Consigne a: D'après le texte sur Alfred Hugenberg, combien de députés le NSDAP perd-il au scrutin du 6 novembre ?

Le scrutin suivant, le 6 novembre, conduit à un nouveau tassement de la droite libérale, mais aussi à un recul très significatif du NSDAP, qui perd trente-six députés, au profit du Parti populaire national allemand (DNVP). Cette autre formation d'extrême droite est dirigée par une figure davantage louis-philipparde, moins charismatique et extatique qu'Adolf Hitler : Alfred Hugenberg est plus âgé et tout, dans son physique et son allure, signale le grand bourgeois philistin, alors que ses idées sont, depuis toujours, extrêmes - c'est un raciste, antisémite, ultranationaliste et pangermaniste virulent. Ancien président du directoire de Krupp, il a été avant 1914 un partisan de l'expansion territoriale de l'Allemagne à l'est et de la colonisation de la Pologne. Après la Grande Guerre, il est devenu un magnat des médias, en rachetant des dizaines de journaux, hebdomadaires et mensuels, mais aussi des entreprises de cinéma (Deulig, puis UFA), livrant des « actualités cinématographiques » toutes prêtes aux salles pour les premières parties de séances. Hugenberg est parvenu, en standardisant les contenus pour des raisons de coûts et de cohérence idéologique, à droitiser et à hystériser la population allemande, à grands coups de paniques morales inventées : le « bolchevisme culturel » fourrier de l'homosexualité, de l'art contemporain, du féminisme et des égarements de la jeunesse, ou le « judéo-bolchevisme » assoiffé de pillage fiscal, de fin de la propriété et de destruction du christianisme... Il a « ultradroitisé » l'Allemagne et légitimé le parti nazi : prônant l'union des droites, il a, en 1929, associé le NSDAP à la campagne du plébiscite contre le plan Young de rééchelonnement des réparations, puis au front de Harzburg, une éphémère alliance politique qui a, en octobre 1931, montré que les nazis étaient assez fréquentables pour figurer, en tribune, aux côtés de dignes et sévères représentants de la banque, de l'industrie, de l'armée et de la droite traditionnelle.

Enregistrements fournis:
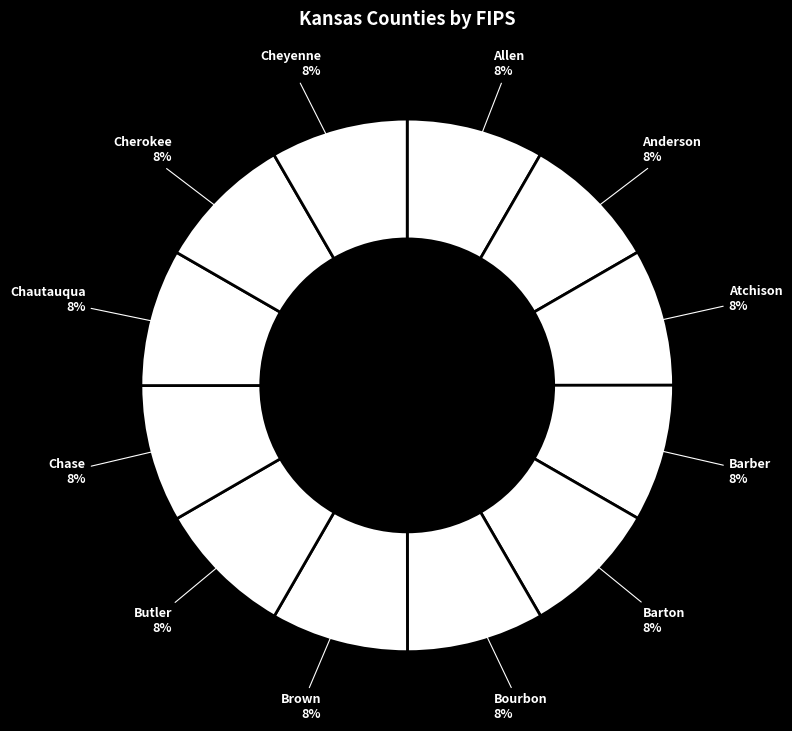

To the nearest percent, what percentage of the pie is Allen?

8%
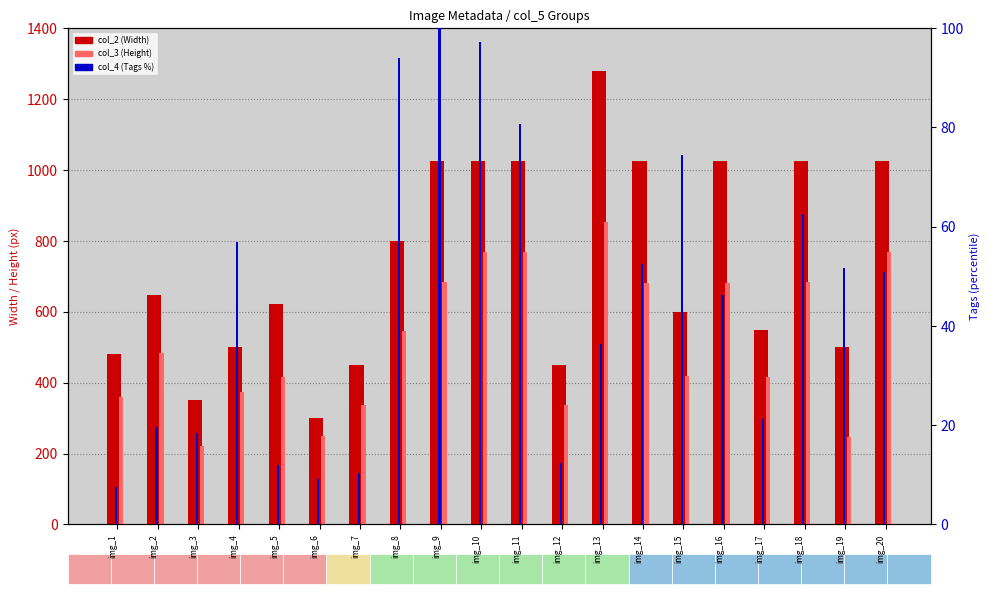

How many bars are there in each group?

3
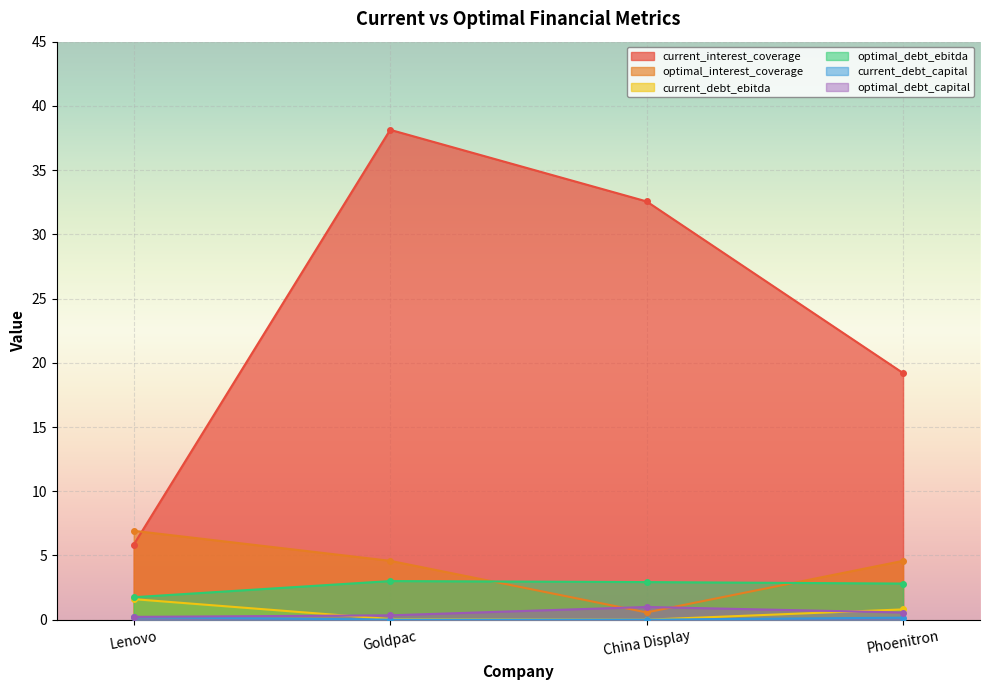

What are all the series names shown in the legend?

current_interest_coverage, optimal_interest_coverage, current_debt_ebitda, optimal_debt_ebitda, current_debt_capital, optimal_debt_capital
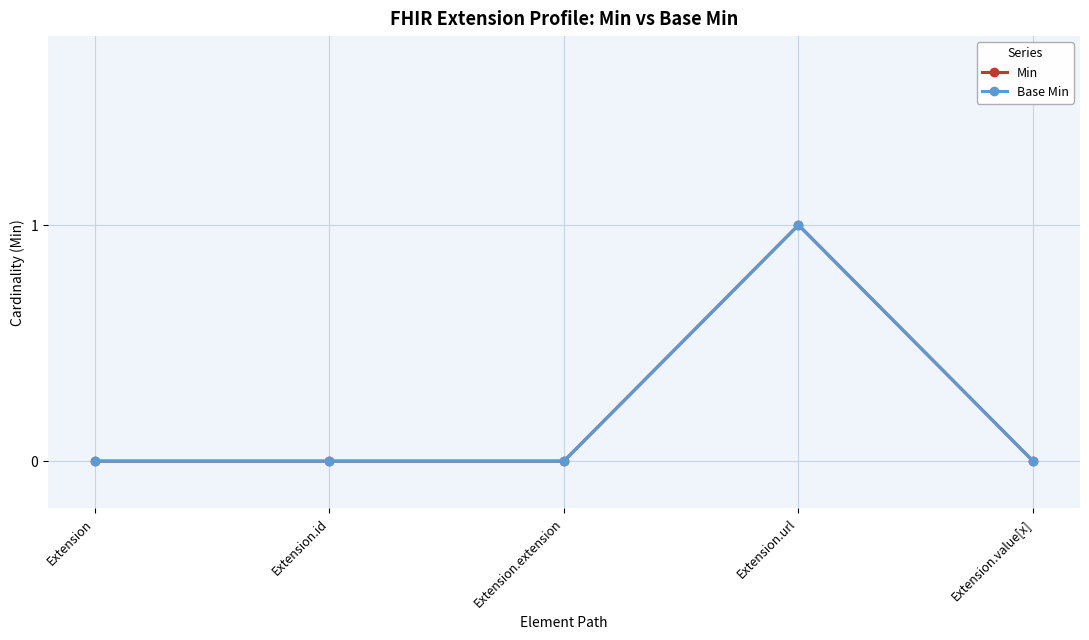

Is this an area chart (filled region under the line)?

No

Consigne b: Recopiez tous les enregistrements ci-dessus en remplaçant « chart » par « graph », sans rien changer d'autre. Laissez les images de côté.

Réponse a: Trente-six députés.

Réponse b:
To the nearest percent, what percentage of the pie is Allen?

8%

How many bars are there in each group?

3

What are all the series names shown in the legend?

current_interest_coverage, optimal_interest_coverage, current_debt_ebitda, optimal_debt_ebitda, current_debt_capital, optimal_debt_capital

Is this an area graph (filled region under the line)?

No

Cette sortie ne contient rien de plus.